Administration of an engineered version of the heparan-N-sulfatase (HNS) enzyme into the cerebrospinal fluid directly through the spinal canal failed to improve neurocognitive activity in infants with early-stage Sanfilippo syndrome type A, results from a Phase 2b trial show.

However, the investigational enzyme replacement therapy (ERT) held some therapeutic activity by reducing urine levels of two disease metabolic biomarkers: heparan sulfate and glycosaminoglycan (GAG).

Data from the Phase 2b trial (NCT02060526) was reported in the study, “Intrathecal heparan-N-sulfatase in patients with Sanfilippo syndrome type A: A phase IIb randomized trial,” published in Molecular Genetics and Metabolism.

Sanfilippo type A, also known as mucopolysaccharidosis type IIIA, is a genetic disorder characterized by the impaired production and activity of the HNS enzyme. This defect leads to the accumulation of heparan sulfate, mainly in the central nervous system, leading to progressive degeneration of nerve cells during early childhood.

In the trial, researchers evaluated the potential of Shire’s investigational recombinant human HNS (rhHNS, or HGT-1410) as an ERT for Sanfilippo type A.

The trial enrolled 21 patients with confirmed Sanfilippo type A, between the ages of 1 and 2. Infants were randomized to receive a placebo or 45 mg of rhHNS administered directly into the cerebrospinal fluid — the liquid found in the brain and spinal cord — every two weeks (Q2W) or every four weeks (Q4W) for up to 48 weeks.

To facilitate access to the spinal canal and treatment administration, an intrathecal delivery device system was surgically implanted. This type of administration eases access of the ERT to the central nervous system, bypassing the restrictive blood-brain barrier — a protective membrane that prevents several molecules in the blood from reaching the brain.

The trial’s primary objective was to prevent neurocognitive decline by more than 10 points — as measured by Bayley Scales of Infant Development Assessment Third Edition scale (BSID-III) — for at least three patients in one of the treatment groups over 48 weeks.

The BSID-III is a series of measurements to assess the motor (fine and gross), language (receptive and expressive), and cognitive development of infants and toddlers and consists of a series of developmental play tasks.  A positive value indicates improvement in health and cognition.

Two (28.6%) patients in the Q2W regimen and one (14.3%) patient in the Q4W group met the primary goal. However, there was “no statistical significance between treatment and control groups,” the researchers wrote.

Compared with initial assessment values, all groups showed similar mean scores for cognitive decline upon completion of the treatment, ranging between 19.8 and 23.8 points.

Patients who responded to the treatment experienced a mild cognitive benefit: two males in the 12-24 month age range and one female in the 24-36 month age range. None of the patients older than 36 months showed cognitive improvements with the investigational ERT.
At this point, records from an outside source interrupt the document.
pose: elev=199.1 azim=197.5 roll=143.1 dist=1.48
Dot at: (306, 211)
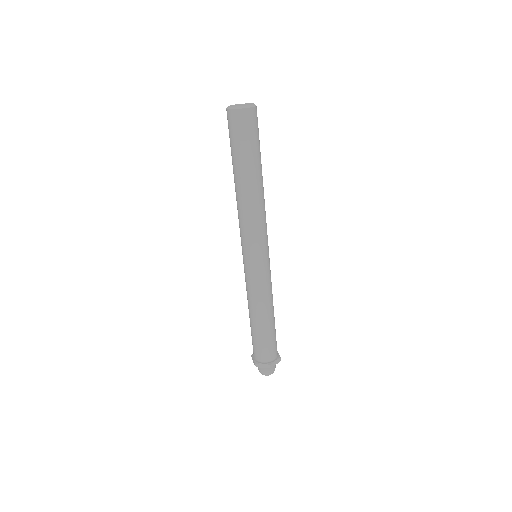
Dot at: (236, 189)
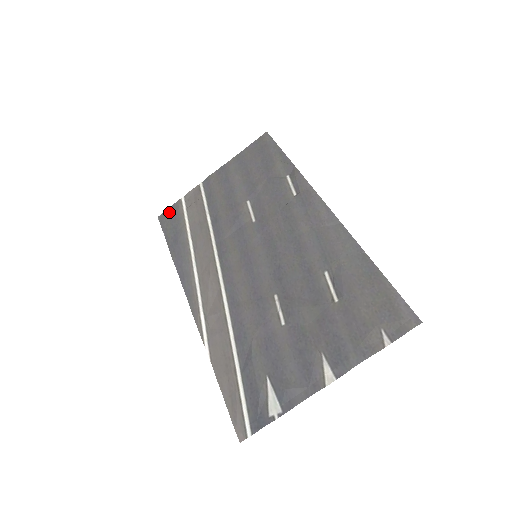
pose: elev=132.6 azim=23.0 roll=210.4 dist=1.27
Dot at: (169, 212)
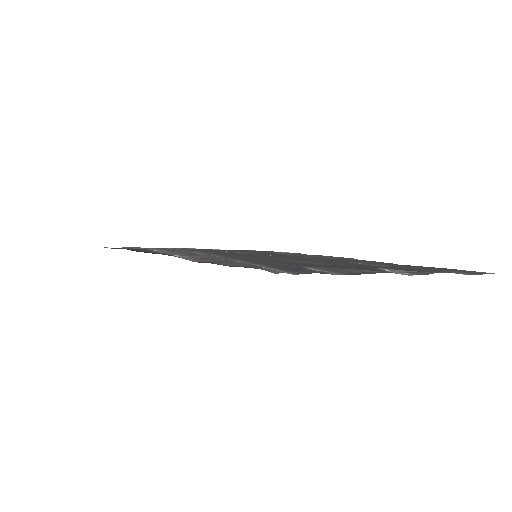
Dot at: (122, 247)
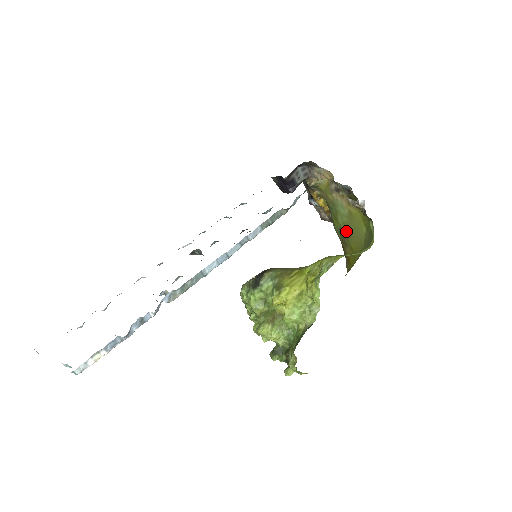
Assessment using the Vineland Adaptive Behavior Scales Second Edition (VABS-II) — which measures communication, daily living skills, socialization, and motor skills — revealed a decline in scores, relative to the beginning of the study, of about 5%-38% at 48 weeks, with no significant differences between groups. Lower scores mean lower adaptive behavior.
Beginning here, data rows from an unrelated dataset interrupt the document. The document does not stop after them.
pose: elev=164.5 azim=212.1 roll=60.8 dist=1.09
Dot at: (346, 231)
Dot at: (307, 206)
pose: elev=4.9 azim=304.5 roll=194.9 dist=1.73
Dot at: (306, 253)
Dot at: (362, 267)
Treatment also failed to protect the brain from gray matter loss, or improve the children’s fine motor skills, cognitive development, or sleep quality.
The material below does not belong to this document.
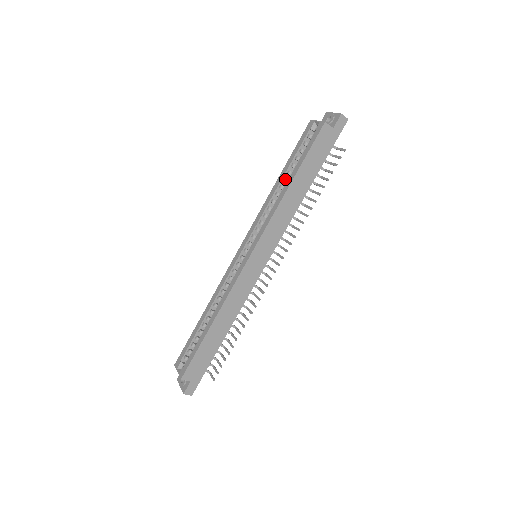
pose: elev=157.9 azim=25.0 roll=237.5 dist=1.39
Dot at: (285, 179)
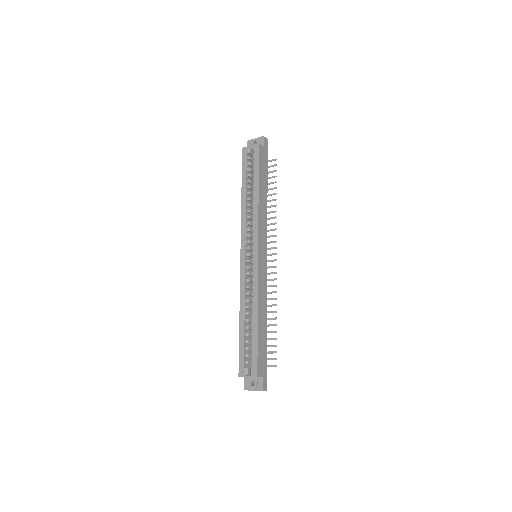
Dot at: (249, 192)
Although no major changes on the clinical status of children were reported upon intrathecal rhHNS treatment, the levels of heparan sulfate in the cerebrospinal fluid and glycosaminoglycan (GAG) in the urine — two hallmarks of the disease — were substantially reduced after 48 weeks compared with placebo-treated patients.

“While the trial’s primary efficacy endpoint of [effectively preventing cognitive decline] was not met, there are several important findings from this study,” the researchers wrote. “Important lessons in the design and endpoints for evaluation of cognitive and behavioral diseases resulted.”

In general, the treatment was well-tolerated, with the majority of treatment-related adverse events reported being mild in severity. The most common adverse events in rhHNS-treated groups were vomiting, fever, and upper respiratory tract infection. More serious adverse events were considered to be related to the intrathecal delivery device system and not the ERT.

“Intrathecal delivery device system performance issues and individual antibody responses were observed that may have had an important impact on the clinical endpoints,” the researchers said.

The long-term safety and efficacy of rhHNS are now being evaluated in a Phase 2 extension study (NCT02350816), where patients who participated in the previous trial were invited to continue the treatment for up to a total of 120 weeks.

Results from this long-term study are expected to be announced in October 2021.